Raise your shoulders off the floor slightly and look down at your tummy.
Using the tips of your fingers, feel between the edges of the muscles, above and below your belly button. See how many fingers you can fit into the gap between your muscles.

Ideally your doctor will examine you for DR in your six-week check-up, but it’s not unknown for this to be missed and it’s always worth checking yourself at home or book in with a women’s health physio for a post natal MOT and they will give you essential advice for recovery.

*Advice from NHSUK

How to Exercise with Diastasis Recti?

Pre and postnatal fitness specialist, Hollie Grant says, “When you’ve recovered from birth, unless you’ve been advised not to, you can still move and exercise with a Diastasis Recti. Staying physically active is vital for our physical and mental health, so here are some tips on how to move safely with these conditions.”

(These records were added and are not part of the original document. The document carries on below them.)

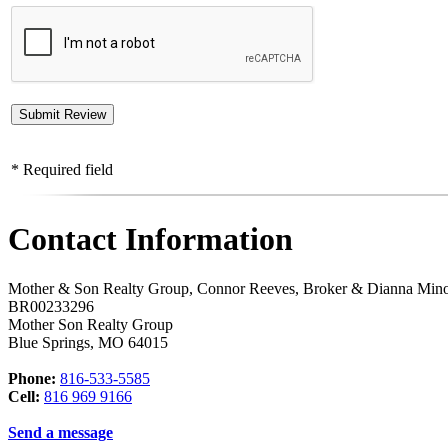
* Required field
Contact Information
Mother & Son Realty Group, Connor Reeves, Broker & Dianna Min
BR00233296
Mother Son Realty Group
Blue Springs
,
MO
64015
Phone:
816-533-5585
Cell:
816 969 9166
Send a message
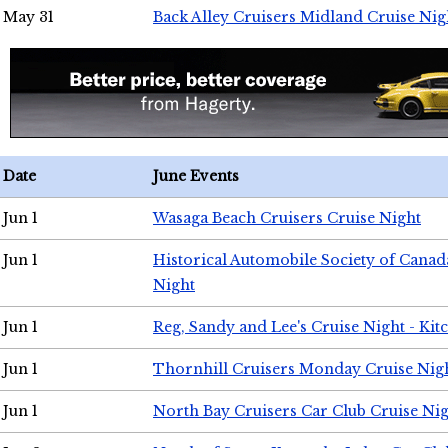
May 31
Back Alley Cruisers Midland Cruise Nig
Date
June Events
Jun 1
Wasaga Beach Cruisers Cruise Night
Jun 1
Historical Automobile Society of Canad
Night
Jun 1
Reg, Sandy and Lee's Cruise Night - Kit
Jun 1
Thornhill Cruisers Monday Cruise Nig
Jun 1
North Bay Cruisers Car Club Cruise Ni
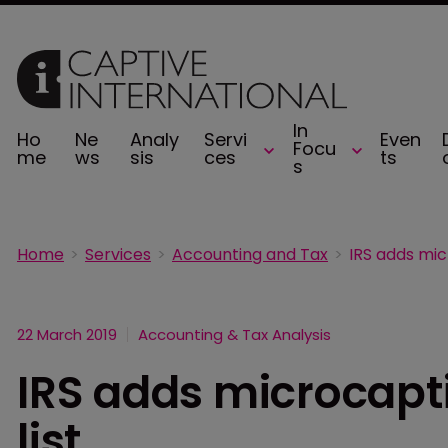
In
Ho
Ne
Analy
Servi
Even
Focu
me
ws
sis
ces
ts
s
Home
Services
Accounting and Tax
22 March 2019
Accounting & Tax Analysis
IRS adds microcapti
list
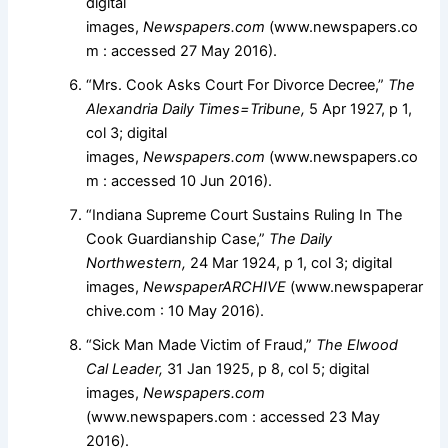
digital
images,
Newspapers.com
(www.newspapers.co
m : accessed 27 May 2016).
“Mrs. Cook Asks Court For Divorce Decree,”
The
Alexandria Daily Times=Tribune,
5 Apr 1927, p 1,
col 3; digital
images,
Newspapers.com
(www.newspapers.co
m : accessed 10 Jun 2016).
“Indiana Supreme Court Sustains Ruling In The
Cook Guardianship Case,”
The Daily
Northwestern,
24 Mar 1924, p 1, col 3; digital
images,
NewspaperARCHIVE
(www.newspaperar
chive.com : 10 May 2016).
“Sick Man Made Victim of Fraud,”
The Elwood
Cal Leader,
31 Jan 1925, p 8, col 5; digital
images,
Newspapers.com
(www.newspapers.com : accessed 23 May
2016).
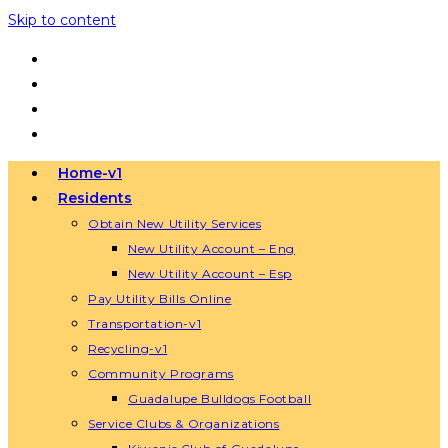
Skip to content
Home-v1
Residents
Obtain New Utility Services
New Utility Account – Eng
New Utility Account – Esp
Pay Utility Bills Online
Transportation-v1
Recycling-v1
Community Programs
Guadalupe Bulldogs Football
Service Clubs & Organizations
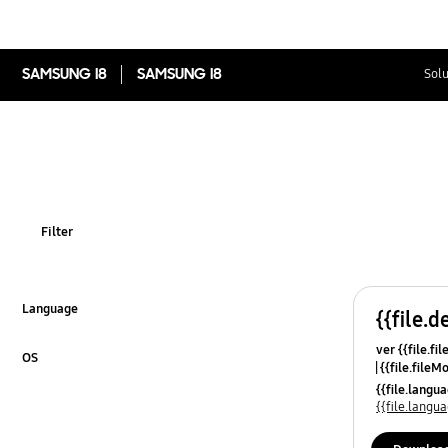
SAMSUNG I8
SAMSUNG I8
Solu
Filter
Language
{{file.d
Click to Expand
ver {{file.fi
OS
{{file.fileM
Click to Expand
{{file.lang
{{file.lang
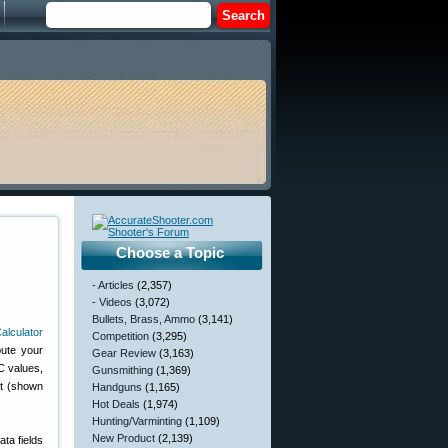
Choose a Topic
- Articles
(2,357)
- Videos
(3,072)
Bullets, Brass, Ammo
(3,141)
Competition
(3,295)
pute your
Gear Review
(3,163)
C values,
Gunsmithing
(1,369)
rt (shown
Handguns
(1,165)
Hot Deals
(1,974)
Hunting/Varminting
(1,109)
New Product
(2,139)
ata fields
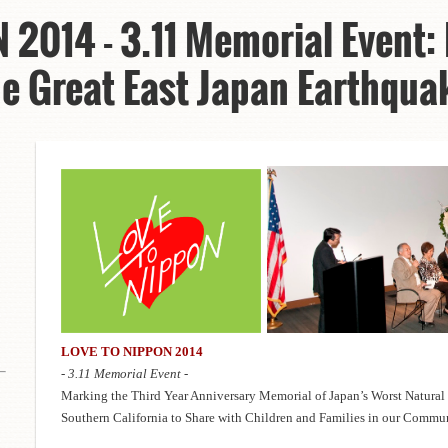
2014 - 3.11 Memorial Event:
he Great East Japan Earthqu
LOVE TO NIPPON 2014
- 3.11 Memorial Event -
Marking the Third Year Anniversary Memorial of Japan’s Worst Natural
Southern California to Share with Children and Families in our Comm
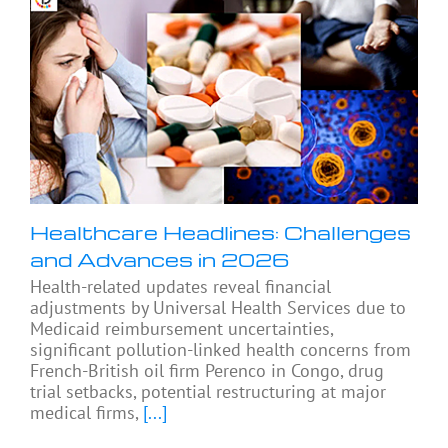
Healthcare Headlines: Challenges
and Advances in 2026
Health-related updates reveal financial
adjustments by Universal Health Services due to
Medicaid reimbursement uncertainties,
significant pollution-linked health concerns from
French-British oil firm Perenco in Congo, drug
trial setbacks, potential restructuring at major
medical firms,
[...]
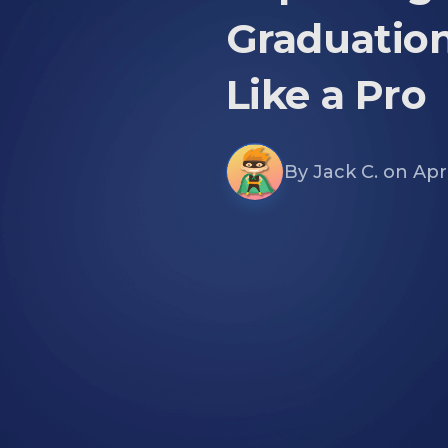
Graduatio
Like a Pro
By
Jack C.
on
Apri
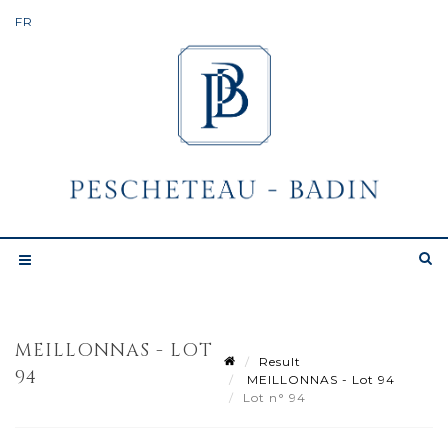
MEILLONNAS - LOT
Result
94
MEILLONNAS - Lot 94
Lot n° 94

Tips for moving safely with diastasis recti

  1. Understand core pressure
    “When we move, we create a certain amount of pressure in the core, and how we manage that pressure can help us manage our symptoms. For example, if we are doing an exercise that causes lots of pressure to our Linea Alba called Doming (this may look like your tummy going pointy) we may want to regress the exercise a little until we can better manage that pressure.”
  2. Listen to your body
    “How does it feel after exercise? Do your symptoms feel worse post exercise? If so, you may be overdoing it or need to work at a lower intensity or shorter duration initially before gradually building your way up.”
  3. Work closely with your GP or Physio
    “It’s important you request support from your healthcare provider – staying active is so beneficial and they should be able to help support you in doing so.”
  4. Do your pelvic floor exercises
    “With the exception of those who have a tight (hypertonic) pelvic floor, most women will benefit from some pelvic floor exercises (also referred to as Kegels). These will help build strength in the pelvic floor, which can help with both DRA and Prolapse symptoms.”
  5. Learn to move well
    “I would say technique is really important for all activities, but particularly when working with a diastasis. Really think about how your body moves, when you feel pressure on your pelvic floor or Linea Alba, whether you are leaking during certain moves, how you feel afterwards, and how to maintain good form when exercising. It can really help to ensure we are managing load well and creating some good habits that are transferable to everyday life.”